Exercise directions: Every entry here should be copied exactly.

■ ■ ■ ■ ■ ■ ■

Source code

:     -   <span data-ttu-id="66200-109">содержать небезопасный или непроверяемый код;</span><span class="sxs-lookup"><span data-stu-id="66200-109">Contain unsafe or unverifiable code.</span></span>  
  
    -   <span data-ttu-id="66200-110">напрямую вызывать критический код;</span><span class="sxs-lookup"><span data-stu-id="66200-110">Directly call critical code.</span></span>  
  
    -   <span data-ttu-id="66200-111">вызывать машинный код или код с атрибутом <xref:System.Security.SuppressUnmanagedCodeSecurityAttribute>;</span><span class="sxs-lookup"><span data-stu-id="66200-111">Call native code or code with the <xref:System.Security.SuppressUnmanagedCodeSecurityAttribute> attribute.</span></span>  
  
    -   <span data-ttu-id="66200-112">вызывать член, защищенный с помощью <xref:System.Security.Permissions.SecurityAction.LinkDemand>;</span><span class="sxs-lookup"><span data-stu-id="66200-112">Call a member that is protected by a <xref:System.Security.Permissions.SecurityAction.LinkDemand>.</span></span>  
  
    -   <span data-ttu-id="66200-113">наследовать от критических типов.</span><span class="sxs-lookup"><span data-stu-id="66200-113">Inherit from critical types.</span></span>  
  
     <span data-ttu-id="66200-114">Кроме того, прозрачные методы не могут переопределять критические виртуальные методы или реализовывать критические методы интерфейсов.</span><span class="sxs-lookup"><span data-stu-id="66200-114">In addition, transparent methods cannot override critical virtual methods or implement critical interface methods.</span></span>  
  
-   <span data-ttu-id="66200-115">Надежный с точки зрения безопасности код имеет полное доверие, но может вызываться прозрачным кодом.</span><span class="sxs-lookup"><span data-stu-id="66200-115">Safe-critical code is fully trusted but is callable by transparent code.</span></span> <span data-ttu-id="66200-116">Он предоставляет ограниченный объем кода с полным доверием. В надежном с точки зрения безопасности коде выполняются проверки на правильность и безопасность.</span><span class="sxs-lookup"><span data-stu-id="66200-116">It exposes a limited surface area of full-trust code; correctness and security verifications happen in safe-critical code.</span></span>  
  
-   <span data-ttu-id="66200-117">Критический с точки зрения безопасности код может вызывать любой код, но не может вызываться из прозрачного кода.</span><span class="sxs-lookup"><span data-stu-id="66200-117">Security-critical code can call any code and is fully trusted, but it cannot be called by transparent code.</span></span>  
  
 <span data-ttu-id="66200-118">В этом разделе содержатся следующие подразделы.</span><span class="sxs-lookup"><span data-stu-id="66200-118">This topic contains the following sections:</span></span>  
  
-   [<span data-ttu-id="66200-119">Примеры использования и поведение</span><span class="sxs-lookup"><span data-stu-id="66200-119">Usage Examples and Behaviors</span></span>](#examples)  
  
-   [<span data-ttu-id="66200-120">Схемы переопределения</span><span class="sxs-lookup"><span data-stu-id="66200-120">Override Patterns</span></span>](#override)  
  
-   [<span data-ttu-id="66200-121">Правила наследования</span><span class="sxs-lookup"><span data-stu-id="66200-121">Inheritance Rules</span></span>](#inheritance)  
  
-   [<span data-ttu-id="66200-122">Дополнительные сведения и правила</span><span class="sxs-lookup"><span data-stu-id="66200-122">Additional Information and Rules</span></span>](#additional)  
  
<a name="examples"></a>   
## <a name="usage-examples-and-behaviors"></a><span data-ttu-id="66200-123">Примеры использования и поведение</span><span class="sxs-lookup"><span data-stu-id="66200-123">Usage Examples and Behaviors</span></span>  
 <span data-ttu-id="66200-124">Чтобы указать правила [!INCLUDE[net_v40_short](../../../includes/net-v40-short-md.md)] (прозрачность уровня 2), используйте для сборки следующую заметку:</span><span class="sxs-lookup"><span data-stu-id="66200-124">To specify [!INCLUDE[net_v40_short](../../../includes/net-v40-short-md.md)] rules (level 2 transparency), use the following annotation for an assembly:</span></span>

■ ■ ■ ■ ■ ■ ■

Reply to the task:
Source code

:     -   <span data-ttu-id="66200-109">содержать небезопасный или непроверяемый код;</span><span class="sxs-lookup"><span data-stu-id="66200-109">Contain unsafe or unverifiable code.</span></span>  
  
    -   <span data-ttu-id="66200-110">напрямую вызывать критический код;</span><span class="sxs-lookup"><span data-stu-id="66200-110">Directly call critical code.</span></span>  
  
    -   <span data-ttu-id="66200-111">вызывать машинный код или код с атрибутом <xref:System.Security.SuppressUnmanagedCodeSecurityAttribute>;</span><span class="sxs-lookup"><span data-stu-id="66200-111">Call native code or code with the <xref:System.Security.SuppressUnmanagedCodeSecurityAttribute> attribute.</span></span>  
  
    -   <span data-ttu-id="66200-112">вызывать член, защищенный с помощью <xref:System.Security.Permissions.SecurityAction.LinkDemand>;</span><span class="sxs-lookup"><span data-stu-id="66200-112">Call a member that is protected by a <xref:System.Security.Permissions.SecurityAction.LinkDemand>.</span></span>  
  
    -   <span data-ttu-id="66200-113">наследовать от критических типов.</span><span class="sxs-lookup"><span data-stu-id="66200-113">Inherit from critical types.</span></span>  
  
     <span data-ttu-id="66200-114">Кроме того, прозрачные методы не могут переопределять критические виртуальные методы или реализовывать критические методы интерфейсов.</span><span class="sxs-lookup"><span data-stu-id="66200-114">In addition, transparent methods cannot override critical virtual methods or implement critical interface methods.</span></span>  
  
-   <span data-ttu-id="66200-115">Надежный с точки зрения безопасности код имеет полное доверие, но может вызываться прозрачным кодом.</span><span class="sxs-lookup"><span data-stu-id="66200-115">Safe-critical code is fully trusted but is callable by transparent code.</span></span> <span data-ttu-id="66200-116">Он предоставляет ограниченный объем кода с полным доверием. В надежном с точки зрения безопасности коде выполняются проверки на правильность и безопасность.</span><span class="sxs-lookup"><span data-stu-id="66200-116">It exposes a limited surface area of full-trust code; correctness and security verifications happen in safe-critical code.</span></span>  
  
-   <span data-ttu-id="66200-117">Критический с точки зрения безопасности код может вызывать любой код, но не может вызываться из прозрачного кода.</span><span class="sxs-lookup"><span data-stu-id="66200-117">Security-critical code can call any code and is fully trusted, but it cannot be called by transparent code.</span></span>  
  
 <span data-ttu-id="66200-118">В этом разделе содержатся следующие подразделы.</span><span class="sxs-lookup"><span data-stu-id="66200-118">This topic contains the following sections:</span></span>  
  
-   [<span data-ttu-id="66200-119">Примеры использования и поведение</span><span class="sxs-lookup"><span data-stu-id="66200-119">Usage Examples and Behaviors</span></span>](#examples)  
  
-   [<span data-ttu-id="66200-120">Схемы переопределения</span><span class="sxs-lookup"><span data-stu-id="66200-120">Override Patterns</span></span>](#override)  
  
-   [<span data-ttu-id="66200-121">Правила наследования</span><span class="sxs-lookup"><span data-stu-id="66200-121">Inheritance Rules</span></span>](#inheritance)  
  
-   [<span data-ttu-id="66200-122">Дополнительные сведения и правила</span><span class="sxs-lookup"><span data-stu-id="66200-122">Additional Information and Rules</span></span>](#additional)  
  
<a name="examples"></a>   
## <a name="usage-examples-and-behaviors"></a><span data-ttu-id="66200-123">Примеры использования и поведение</span><span class="sxs-lookup"><span data-stu-id="66200-123">Usage Examples and Behaviors</span></span>  
 <span data-ttu-id="66200-124">Чтобы указать правила [!INCLUDE[net_v40_short](../../../includes/net-v40-short-md.md)] (прозрачность уровня 2), используйте для сборки следующую заметку:</span><span class="sxs-lookup"><span data-stu-id="66200-124">To specify [!INCLUDE[net_v40_short](../../../includes/net-v40-short-md.md)] rules (level 2 transparency), use the following annotation for an assembly:</span></span>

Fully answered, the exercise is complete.